When is ‘having it all’ not enough?
OPINION - Many women of my generation have come to find out that 'having it all' does not necessarily bring happiness.
Women of my generation have been raised to believe that we can have it all, do it all and be it all. Our era is defined by the notion of the “independent woman” who is well educated, well dressed, financially free, has a great career, a fabulous social life and is able to buy anything that she likes.
There’s no doubt that I, and countless other women, have benefited from the sacrifices that were made by women who came before us. My ability to have a career I love, to vote and to make innumerable choices of my own free will is a direct result of those who fought hard – and even died – to ensure that future generations of women would be able to have everything that they themselves could not.
However, many women of my generation have come to find out that ‘having it all’ does not necessarily bring happiness. Many of us have found that even after we have attained the status, the great job title, the salary, closets full of clothes and all of the other trappings of success as defined by our culture, there is often still something missing. Unfortunately that something – fulfillment, inner peace, satisfaction, contentment – cannot be bought, or earned at a university.
If there’s anything that the women’s rights movement forgot, it is the emotional and perhaps even spiritual component of womanhood.
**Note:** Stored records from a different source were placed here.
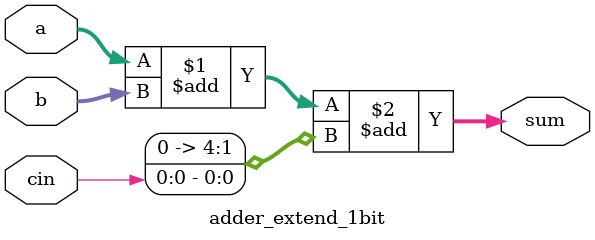
<source format=v>
module adder_extend_1bit #(parameter width = 4) (
input signed [width-1:0]a,b,
input cin, 
output signed [width:0]sum);

assign sum = a + b + $signed({1'b0,cin}) ; 

endmodule 


</source>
This may account for why the United States Social Study – which measures the emotional well being of Americans – recently found that despite the great advancements that women have made over the years, American women have become less happy with their lives. The decline in women’s happiness is a phenomenon that is increasingly common to the West, which seems counter intuitive when we consider what is available to us.
The reality is that while we accumulate material goods and external status, many of us remain unfulfilled on the inside. Furthermore, it can be a shock to find out that while being an ‘independent woman’ is great for certain environments, such as at work where a woman may be required to display constant strength at all times, it isn’t necessarily always conducive to the vulnerability, openness and expressiveness that is required in other areas of life. Striking that balance is crucial, however.
One of the areas in which this dichotomy has become very clear is in the world of dating and relationships. There are currently scores of attractive, educated, intelligent, sociable and eligible women who remain single. Black women in particular are getting married in fewer numbers. Many women complain that this is, in large part, to do with an apparent lack of suitable men. I disagree, however, with the notion that black women are unable to find suitable mates because there are no good black men out there. I think the issue goes a lot deeper than that.
Just as we’ve bought into the illusion that external trappings and material possessions make us happy, we have come to believe that because we have a degree, a corner office and can pay our bills on time, this makes us suitable dating partners. However, many women fail to see how what role their emotions, beliefs, preconceptions, self-esteem and inner confidence play not only in their day-to-day lives, but also in their love lives.
There’s no doubt that there are men out there who aren’t suitable dating, relationship or marriage material. However, when a woman ends up dating such a man – as even the most successful woman has at some point or other – rarely does she stop to ask herself why she chose him. Instead, she blames the man for who he is.
But if we women only took the time to look at ourselves honestly, we would see that even if we ‘have it all’ on the outside, it is likely that there are some elements of our own self-esteem and self-worth that require some work. In fact, a lot of work.
I speak from personal experience and from being a woman who has many single girlfriends. As someone who desires to get married one day, I have had to take a good look at myself to see what I was doing that was contributing to some of my dating mishaps. Yes, I have a Masters degree from Cambridge University, but I saw that I needed to work hard on my internal world to bring it up to the same standard of excellence that I had for my external world.
The constant moaning about men – particularly black men – that we women tend to engage in can become very tedious and circular. I am continually surprised at our shortsighted belief that we can do no wrong, and that our problems stem from men and their shortcomings rather than from our own choices. If the same type of man, or the same type of problem in other areas of our lives shows up over and over again, we must always remember that we are the only constant variable in the equation.
It’s time for us women to take responsibility and take a cold, hard look at ourselves. The constant brow beating of our brothers is destructive to them, and to us.
Perhaps it just isn’t our time yet and we haven’t found the right man. But it’s likely that there is also work for us to do on ourselves. The work of clearing up the baggage from our past, of building our levels of internal confidence and esteem and working on our inner dialogue, which for many ambitious women can be a harsh and critical one, is vital not only for relationships, but for our lives. It can be harder work than our college education. But it’s vital, and worthwhile.
Our focus should not just be about what looks good on the outside. We women need to ensure that our emotional lives are given as much attention as everything else. Then, and only then, will we really have it all.